A senior US senator has accused the CIA of illegally accessing a computer network used by a Senate panel investigating the agency over its alleged use of torture.

CIA Accused Of Spying

Senator Dianne Feinstein, the head of the Senate Intelligence Committee, made the accusations public on Tuesday, exposing a previously behind-the-scenes dispute between Congress and the CIA.

The California Democrat said the CIA searched the computer network in January and that she had pressed CIA Director John Brennan about the agency’s actions and the legal basis for its search.

She said she had not received a response despite letters sent on January 17 and January 23, and that the matter had since been referred to the Justice Department.

Asked about the senator’s accusations, Mr Brennan said the agency was not trying to stop the committee’s report and that it had not been spying on the panel or the Senate.

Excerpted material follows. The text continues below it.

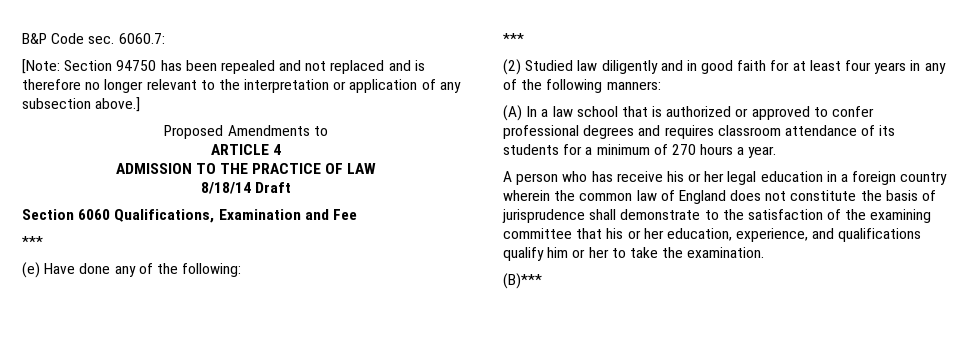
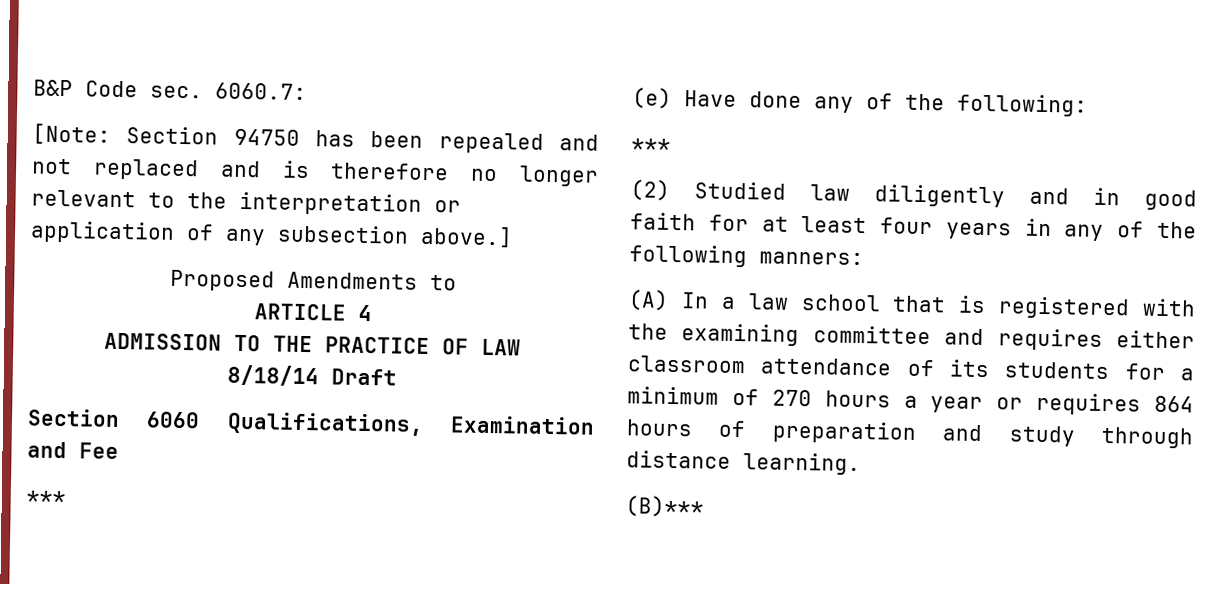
[666,106,875,120] [503,125,635,139] authorized or approved to confer professional degrees -> [998,296,1196,320] [628,323,931,347] registered with the examining committee
(714, 132) none -> [1116,330,1195,349] either
[748,146,777,158] [503,171,948,185] [503,190,937,204] [502,209,932,223] [503,228,922,242] [503,247,765,261] year. // A person who has receive his or her legal education in a foreign country wherein the common law of England does not constitute the basis of jurisprudence shall demonstrate to the satisfaction of the examining committee that his or her education, experience, and qualifications qualify him or her to take the examination. -> [930,392,1194,416] [626,419,1194,449] [626,450,861,476] year or requires 864 hours of preparation and study through distance learning.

“Nothing could be further from the truth,” he said in a speech at the Council on Foreign Relations think tank.

Mr Brennan said the appropriate authorities would look at the matter further and “I defer to them to determine whether or not there was any violation of law or principle”.

Both Sen Feinstein and the CIA have accused each other’s staffs of improper behaviour.

She said she had “grave concerns that the CIA’s search may well have violated the separation of powers principles embodied in the United States Constitution”.

The CIA provided computers to congressional staffers in a secure room in northern Virginia in 2009 so the panel could review millions of pages of top secret documents in the course of its investigation into the CIA’s detentions and interrogations during the Bush administration.

At issue now is whether the CIA violated an agreement made with the Senate Intelligence Committee about monitoring the panel’s use of CIA computers.

Sen Feinstein said CIA personnel electronically removed nearly 1,000 previously provided documents without the knowledge of the committee.

She said she has asked the agency for an apology but the CIA has been silent.

The dispute comes as the Obama administration is trying to regain public trust after classified details about widespread surveillance of Americans were disclosed by former National Security Agency systems analyst Edward Snowden last summer.

Sen Feinstein has defended the NSA against criticism of its practises, making her comments about the CIA dispute highly unusual.

On Tuesday, Mr Brennan said: “We are not in any way, shape or form trying to thwart this report.”

“I am confident that the authorities will deal with this appropriately

“I would just encourage some members of the Senate to take their time, to make sure they don’t overstate what they claim and what they apparently believe to be the truth.”